Walnut oil is edible and is generally used less than other oils in food preparation, often due to high pricing. It is light-coloured and delicate in flavour and scent, with a nutty quality. Although chefs sometimes use walnut oil for pan-frying, most avoid walnut oil for high-temperature cooking because heating tends to reduce the oil's flavour and produce a slight bitterness. Walnut oil is preferred in cold dishes such as salad dressings.

Cold-pressed walnut oil is typically more expensive due to the loss of a higher percentage of the oil. Refined walnut oil is expeller-pressed and saturated with solvent to extract the highest percentage of oil available in the nut meat. The solvents are subsequently eliminated by heating the mixture to around 400 F. Both methods produce food-grade culinary oils. Walnut oil, like all nut, seed and vegetable oils can turn rancid.

Over 99% of walnut oil sold in the US is produced in California.

==Artistic use==
Linoleic acid, the major component of walnut oil, is a "drying oil", which means that in air it polymerizes, forming strong but flexible films, useful in oil paints and varnishes. Walnut oil was one of the most important oils used by Renaissance painters. Its short drying time and lack of yellow tint make it a good oil paint base thinner and brush cleaner.
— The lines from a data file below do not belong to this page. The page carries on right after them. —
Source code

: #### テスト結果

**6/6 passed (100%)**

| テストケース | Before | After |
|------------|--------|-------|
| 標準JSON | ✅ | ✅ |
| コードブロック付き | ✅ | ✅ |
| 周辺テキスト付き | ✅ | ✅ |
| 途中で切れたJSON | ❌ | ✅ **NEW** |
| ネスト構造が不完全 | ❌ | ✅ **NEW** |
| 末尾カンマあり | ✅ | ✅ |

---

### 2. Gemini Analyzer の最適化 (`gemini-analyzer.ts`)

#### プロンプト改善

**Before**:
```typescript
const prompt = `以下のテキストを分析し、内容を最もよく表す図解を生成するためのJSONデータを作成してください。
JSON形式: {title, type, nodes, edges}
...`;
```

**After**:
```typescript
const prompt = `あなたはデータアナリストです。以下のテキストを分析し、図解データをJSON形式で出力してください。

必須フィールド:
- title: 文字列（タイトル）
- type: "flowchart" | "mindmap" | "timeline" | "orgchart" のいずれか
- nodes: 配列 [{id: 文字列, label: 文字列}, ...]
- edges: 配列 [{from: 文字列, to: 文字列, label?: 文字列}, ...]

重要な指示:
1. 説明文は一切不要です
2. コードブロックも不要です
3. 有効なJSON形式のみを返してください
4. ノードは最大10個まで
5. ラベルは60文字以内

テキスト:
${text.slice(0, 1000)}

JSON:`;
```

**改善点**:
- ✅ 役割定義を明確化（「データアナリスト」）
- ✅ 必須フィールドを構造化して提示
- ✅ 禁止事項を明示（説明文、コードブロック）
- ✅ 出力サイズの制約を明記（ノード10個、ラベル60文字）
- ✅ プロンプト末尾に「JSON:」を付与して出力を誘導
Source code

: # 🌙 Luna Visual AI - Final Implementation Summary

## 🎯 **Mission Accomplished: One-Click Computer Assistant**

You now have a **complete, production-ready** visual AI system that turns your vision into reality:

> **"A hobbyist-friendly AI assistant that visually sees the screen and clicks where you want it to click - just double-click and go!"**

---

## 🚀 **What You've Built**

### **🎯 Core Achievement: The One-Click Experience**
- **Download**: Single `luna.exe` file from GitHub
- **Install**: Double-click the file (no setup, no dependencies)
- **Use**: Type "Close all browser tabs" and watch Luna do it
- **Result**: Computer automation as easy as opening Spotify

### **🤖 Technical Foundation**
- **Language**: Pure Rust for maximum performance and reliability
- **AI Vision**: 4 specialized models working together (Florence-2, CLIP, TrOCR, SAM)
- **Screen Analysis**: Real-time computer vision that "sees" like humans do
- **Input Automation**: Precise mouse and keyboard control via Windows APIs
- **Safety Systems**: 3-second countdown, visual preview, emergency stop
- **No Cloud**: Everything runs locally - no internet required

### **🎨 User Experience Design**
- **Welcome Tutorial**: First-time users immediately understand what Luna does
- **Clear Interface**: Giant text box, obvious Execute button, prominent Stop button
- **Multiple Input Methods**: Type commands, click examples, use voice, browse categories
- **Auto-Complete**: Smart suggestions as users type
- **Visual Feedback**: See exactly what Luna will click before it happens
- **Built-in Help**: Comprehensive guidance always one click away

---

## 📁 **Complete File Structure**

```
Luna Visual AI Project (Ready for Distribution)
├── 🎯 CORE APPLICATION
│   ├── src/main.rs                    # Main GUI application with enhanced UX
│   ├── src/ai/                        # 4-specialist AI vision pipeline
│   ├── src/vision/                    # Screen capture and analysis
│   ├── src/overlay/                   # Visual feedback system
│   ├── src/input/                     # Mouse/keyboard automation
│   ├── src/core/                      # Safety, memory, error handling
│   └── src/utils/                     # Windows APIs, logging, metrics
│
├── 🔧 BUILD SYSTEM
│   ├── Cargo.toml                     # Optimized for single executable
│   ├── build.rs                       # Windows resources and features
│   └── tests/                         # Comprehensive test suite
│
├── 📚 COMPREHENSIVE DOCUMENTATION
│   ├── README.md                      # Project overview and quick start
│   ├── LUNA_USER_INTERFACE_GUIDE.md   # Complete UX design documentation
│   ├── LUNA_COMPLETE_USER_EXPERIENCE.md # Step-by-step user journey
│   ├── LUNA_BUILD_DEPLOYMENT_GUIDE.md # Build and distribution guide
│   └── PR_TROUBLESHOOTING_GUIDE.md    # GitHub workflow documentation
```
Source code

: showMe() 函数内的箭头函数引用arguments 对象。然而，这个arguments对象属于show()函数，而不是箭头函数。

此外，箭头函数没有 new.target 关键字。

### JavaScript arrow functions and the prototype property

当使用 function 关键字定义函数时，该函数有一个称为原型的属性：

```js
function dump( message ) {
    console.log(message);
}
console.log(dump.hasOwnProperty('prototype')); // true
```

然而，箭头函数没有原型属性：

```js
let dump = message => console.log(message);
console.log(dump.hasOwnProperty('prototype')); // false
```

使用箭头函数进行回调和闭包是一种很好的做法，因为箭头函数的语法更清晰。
Some woodworkers favour walnut oil as a finish for implements that will come in contact with food, such as wooden bowls, because of its safety. Rancidity is not an issue because walnut oil dries when applied to wood in a thin coating. People who mix oil and wax to formulate wood finishes value walnut oil as an ingredient because of the edibility of both ingredients. The oil typically is combined with beeswax in a mixture of 1/3 oil to 2/3 beeswax.